CAR T against cell surface proteins to treat prostate cancer

Researchers at University of California Los Angeles identified cell surface targets to treat prostate adenocarcinoma and neuroendocrine prostate cancer, two distinct major subtypes of advanced prostate cancer, and suggested that CAR T cell therapy against one of the targets could help treat neuroendocrine prostate cancer.

The study appeared in Proceedings of the National Academy of Sciences.

Prostate adenocarcinoma constitutes 95% of diagnosed prostate cancers, but can recur as a highly aggressive neuroendocrine prostate subtype due to treatment resistance in castration-resistant prostate cancer (CRPC) patients. Unlike prostate adenocarcinoma, neuroendocrine prostate tumors express low levels of cell surface proteins targeted to treat prostate cancer, including prostate-specific membrane antigen (PSMA; FOLH1; GCPII), and likely will not respond to PSMA-targeted therapies.

The researchers used bioinformatics to identify 7,555 human cell surface proteins from protein and gene expression databases, then evaluated data from patient-derived prostate cancer samples to compare differential expressions between the two prostate cancer subtypes. They found each subtype expresses hundreds of different cell surface genes at levels fourfold or more than the other subtype.

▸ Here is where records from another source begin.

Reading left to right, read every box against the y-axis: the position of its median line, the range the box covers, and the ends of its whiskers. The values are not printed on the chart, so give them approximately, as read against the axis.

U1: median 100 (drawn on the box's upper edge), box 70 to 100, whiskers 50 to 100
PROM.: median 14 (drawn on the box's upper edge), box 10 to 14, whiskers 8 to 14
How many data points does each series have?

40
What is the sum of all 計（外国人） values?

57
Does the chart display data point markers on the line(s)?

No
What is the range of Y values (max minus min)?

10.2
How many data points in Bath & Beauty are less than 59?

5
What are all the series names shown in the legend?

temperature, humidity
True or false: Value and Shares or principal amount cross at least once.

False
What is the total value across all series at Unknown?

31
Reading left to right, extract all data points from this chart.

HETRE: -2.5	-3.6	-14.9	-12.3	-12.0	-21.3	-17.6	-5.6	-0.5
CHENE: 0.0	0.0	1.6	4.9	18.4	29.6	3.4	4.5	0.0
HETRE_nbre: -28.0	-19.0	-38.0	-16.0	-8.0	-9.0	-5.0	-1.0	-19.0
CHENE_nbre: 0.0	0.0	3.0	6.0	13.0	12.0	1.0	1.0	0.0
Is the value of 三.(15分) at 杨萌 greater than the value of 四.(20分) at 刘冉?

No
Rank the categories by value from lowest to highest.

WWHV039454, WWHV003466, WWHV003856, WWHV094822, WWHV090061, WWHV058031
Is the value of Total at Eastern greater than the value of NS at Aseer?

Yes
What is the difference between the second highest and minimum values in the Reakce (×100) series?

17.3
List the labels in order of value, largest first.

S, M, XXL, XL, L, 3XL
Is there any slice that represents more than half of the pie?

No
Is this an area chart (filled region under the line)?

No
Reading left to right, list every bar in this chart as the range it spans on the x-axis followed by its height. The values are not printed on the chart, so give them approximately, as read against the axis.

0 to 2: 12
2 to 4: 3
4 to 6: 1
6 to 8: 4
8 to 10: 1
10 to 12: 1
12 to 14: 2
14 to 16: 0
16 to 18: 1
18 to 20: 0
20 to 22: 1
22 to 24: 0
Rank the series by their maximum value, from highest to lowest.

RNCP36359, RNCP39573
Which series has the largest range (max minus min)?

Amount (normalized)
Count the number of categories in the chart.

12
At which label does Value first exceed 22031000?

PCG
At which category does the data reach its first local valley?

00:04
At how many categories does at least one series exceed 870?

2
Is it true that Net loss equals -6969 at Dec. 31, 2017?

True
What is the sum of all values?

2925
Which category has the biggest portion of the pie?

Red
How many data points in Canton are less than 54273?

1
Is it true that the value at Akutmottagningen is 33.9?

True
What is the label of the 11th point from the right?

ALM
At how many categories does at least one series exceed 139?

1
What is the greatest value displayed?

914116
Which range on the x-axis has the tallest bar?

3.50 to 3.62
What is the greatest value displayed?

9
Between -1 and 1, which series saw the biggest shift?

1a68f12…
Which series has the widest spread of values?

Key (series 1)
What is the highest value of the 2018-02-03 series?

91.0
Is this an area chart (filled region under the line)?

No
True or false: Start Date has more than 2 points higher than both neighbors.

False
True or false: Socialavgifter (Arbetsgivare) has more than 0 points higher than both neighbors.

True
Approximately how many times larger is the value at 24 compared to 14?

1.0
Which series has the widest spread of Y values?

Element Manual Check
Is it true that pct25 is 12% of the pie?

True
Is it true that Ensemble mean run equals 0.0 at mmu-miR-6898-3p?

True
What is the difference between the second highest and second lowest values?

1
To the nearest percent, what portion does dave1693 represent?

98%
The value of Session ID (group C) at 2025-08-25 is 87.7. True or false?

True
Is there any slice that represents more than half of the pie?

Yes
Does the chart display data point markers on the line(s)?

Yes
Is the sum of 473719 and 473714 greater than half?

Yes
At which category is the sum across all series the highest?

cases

Further profiling using transcriptome and proteomic analyses of eight prostate cancer cell lines revealed several cell surface proteins with enriched expression in each subtype, including FXYD domain containing ion transport regulator 3 (FXYD3) in prostate adenocarcinoma and carcinoembryonic antigen-related cell adhesion molecule 5 (CEACAM5; CD66e) in neuroendocrine prostate cancer.

As a proof of concept, the UCLA team engineered CAR T cells targeting CEACAM5 to evaluate if they would kill neuroendocrine prostate cancer cells. In two CEACAM5-expressing neuroendocrine prostate cancer cell lines, the CAR T cells induced expression of effector cytokine interferon (IFN) gamma and cell death.

The authors wrote that future research should evaluate whether it is possible to safely engineer dual or bispecific CAR T therapies against PSMA and CEACAM5 to treat CRPC regardless of prostate cancer subtype.